Vorel: Notre Dame QB Brandon Wimbush wasn't perfect — and that's a good thing
SOUTH BEND — Brandon Wimbush used to play baseball.
He should know how to slide.
In Notre Dame’s 49-16 win over Temple — Wimbush’s first career start — the 6-foot-2, 228-pound junior quarterback did just about everything else. He completed 17 of 30 passes for 184 yards and two touchdowns, fitting fastballs into microscopic windows. He rushed for 106 yards and another score, scampering around edges and uncorking vicious spin moves to the delight of an adoring sellout (yes, sellout) crowd.
He became the first Irish quarterback since Tommy Rees — his 25-year-old quarterbacks coach — to be responsible for three or more touchdowns in his first career start.
He proved to be, to quote Temple head coach Geoff Collins, “just a tremendous athlete.”
He made memories … and he made mistakes.
“He's tough. He got hit today. He got back up,” Notre Dame head coach Brian Kelly said. “I think when you assess the quarterback position at the end of the day, they are going to assess him on wins and losses, and today was a good day for the quarterback at Notre Dame because we are 1-0.”
Wimbush’s starting debut was never going to be perfect, and it wasn’t. Against a Temple secondary that finished third nationally in passing defense last season (152.1 yards per game), he was tested. He stared down wide receiver Equanimeous St. Brown on third-and-14 in the third quarter and threw a costly interception. Two more of his passes easily could’ve been picked. On a play-action pass, with a perfect pocket, he overthrew the widest target on his team — St. Brown — streaking open along the sideline.
He was a human highlight reel — the key word being human.
And, you know what?
He’ll be better for it.
“The interception, he's got to key the corner,” Kelly said. “The corner came off, lagged. But he's telling me on the way back, ‘I've got to keep my eyes on the corner.’ That ends the conversation pretty quickly with me.
“I love that about him. He’s very coachable and we'll get better and he'll be better next week.”
The truth is, all of the practices in the world can’t simulate Saturday. The adrenaline. The overthrows. The momentum changes. The picture-perfect passes. The touchdowns. The turnovers. The adversity.
Mistakes, for Wimbush, are learning opportunities. As long as those opportunities don’t get in the way of wins, all the better.
But here’s something he needs to learn. Like, now.
Slide. Protect yourself. At. All. Costs.
Granted, he slid once on Saturday. Maybe twice. Not often enough.
“I have to get down a little bit more than I did today,” a smiling Wimbush conceded. “But I’ll learn. Obviously I’ll learn today. I took a couple shots.
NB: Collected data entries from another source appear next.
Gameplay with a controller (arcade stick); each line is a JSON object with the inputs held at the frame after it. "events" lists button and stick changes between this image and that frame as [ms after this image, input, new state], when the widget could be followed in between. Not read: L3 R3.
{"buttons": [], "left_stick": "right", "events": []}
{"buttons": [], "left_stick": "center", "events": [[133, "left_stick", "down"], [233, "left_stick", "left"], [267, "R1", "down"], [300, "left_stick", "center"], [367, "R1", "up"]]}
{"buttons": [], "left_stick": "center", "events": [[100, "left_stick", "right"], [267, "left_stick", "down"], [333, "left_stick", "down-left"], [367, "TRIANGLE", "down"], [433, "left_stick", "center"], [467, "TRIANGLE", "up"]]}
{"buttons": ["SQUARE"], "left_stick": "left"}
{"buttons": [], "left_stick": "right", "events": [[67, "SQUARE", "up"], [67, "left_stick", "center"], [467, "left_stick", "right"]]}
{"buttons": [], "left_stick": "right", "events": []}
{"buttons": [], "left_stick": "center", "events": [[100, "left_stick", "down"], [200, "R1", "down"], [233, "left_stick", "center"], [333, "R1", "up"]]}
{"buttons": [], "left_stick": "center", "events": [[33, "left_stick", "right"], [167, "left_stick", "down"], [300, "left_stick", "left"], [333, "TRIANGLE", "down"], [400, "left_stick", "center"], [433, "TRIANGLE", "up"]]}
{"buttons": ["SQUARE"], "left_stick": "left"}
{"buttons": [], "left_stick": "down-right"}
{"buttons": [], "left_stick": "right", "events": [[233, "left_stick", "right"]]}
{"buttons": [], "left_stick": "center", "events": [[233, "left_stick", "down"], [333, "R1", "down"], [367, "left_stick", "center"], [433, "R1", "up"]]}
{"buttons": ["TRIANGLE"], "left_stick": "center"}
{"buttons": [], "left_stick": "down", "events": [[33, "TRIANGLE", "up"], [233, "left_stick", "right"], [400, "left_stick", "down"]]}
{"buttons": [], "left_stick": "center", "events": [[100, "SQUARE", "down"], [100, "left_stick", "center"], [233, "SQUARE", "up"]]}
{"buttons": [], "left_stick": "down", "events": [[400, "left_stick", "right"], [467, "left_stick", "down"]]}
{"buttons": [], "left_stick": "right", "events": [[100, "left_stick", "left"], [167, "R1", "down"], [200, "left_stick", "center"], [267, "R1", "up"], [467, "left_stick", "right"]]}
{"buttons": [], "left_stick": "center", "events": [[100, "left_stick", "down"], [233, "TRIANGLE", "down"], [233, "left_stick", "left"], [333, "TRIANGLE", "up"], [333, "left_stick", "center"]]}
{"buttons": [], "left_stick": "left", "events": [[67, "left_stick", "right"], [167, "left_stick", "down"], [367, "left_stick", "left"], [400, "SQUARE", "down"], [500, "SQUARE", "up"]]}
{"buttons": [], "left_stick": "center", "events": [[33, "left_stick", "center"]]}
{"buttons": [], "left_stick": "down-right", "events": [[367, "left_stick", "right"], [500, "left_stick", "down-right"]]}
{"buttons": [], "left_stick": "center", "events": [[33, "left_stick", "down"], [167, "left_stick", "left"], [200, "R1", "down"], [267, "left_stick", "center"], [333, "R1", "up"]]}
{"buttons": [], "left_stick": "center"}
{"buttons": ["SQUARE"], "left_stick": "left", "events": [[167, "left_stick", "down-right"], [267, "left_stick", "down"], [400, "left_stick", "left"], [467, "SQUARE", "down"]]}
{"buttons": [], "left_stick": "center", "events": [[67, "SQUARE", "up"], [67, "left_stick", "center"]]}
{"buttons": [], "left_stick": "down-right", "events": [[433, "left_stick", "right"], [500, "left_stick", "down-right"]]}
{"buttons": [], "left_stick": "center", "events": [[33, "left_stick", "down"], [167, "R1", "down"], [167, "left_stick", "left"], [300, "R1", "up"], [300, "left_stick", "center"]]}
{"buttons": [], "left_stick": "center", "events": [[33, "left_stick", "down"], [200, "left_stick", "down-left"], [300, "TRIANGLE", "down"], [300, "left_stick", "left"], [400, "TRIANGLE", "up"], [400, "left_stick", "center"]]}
“I wanted to get hit, so that felt really good for me. I have to be smart and slide when the opportunity presents itself.”
The statistics say Wimbush was sacked twice on Saturday and hit six more times. Add his 12 carries, though — many of them capped with high-speed collisions — and those are more tackles than Kelly and offensive coordinator Chip Long should feel comfortable with their starting quarterback taking.
Part of the blame, of course, falls on a playmaker’s mentality. Why slide, it stands to reason, when you can stiff-arm the hard-charging linebacker? Why get down when you can get going? Why concede defeat when you can lower the shoulder and extend the play?
Brandon, if you’re reading this — and let’s be honest, you aren’t — listen:
Sliding isn’t conceding defeat. It’s necessary. It’s smart.
That’s one of your “Traits of Excellence,” remember?
“He did slide one time, and he has slid in practice,” Kelly said. “He's a pretty good baseball player, so he knows how to slide. But I think he's a pretty smart guy.”
Great, now prove it. Against Georgia. Against Boston College. Week after week after week.
The good news, in the wake of a successful season opener, is that there was a lot of good news. The Irish won decisively, Wimbush learned a lot and he and his teammates sang the alma mater.
“I didn’t stop smiling during that alma mater,” Wimbush said. “Just to hold onto the guys — I think I was around Durham (Smythe) and Devin Studstill — just to experience that and have the opportunity to lead this offense and then sing the alma mater was a once-in-a-lifetime opportunity.”
Fortunately for the New Jersey native, there will be more opportunities to lead, to learn, to sing.
Hopefully, to slide.
“I’ll be sore tomorrow … but right now I’m great,” he said. “I’m in a great place right now physically, mentally, emotionally.”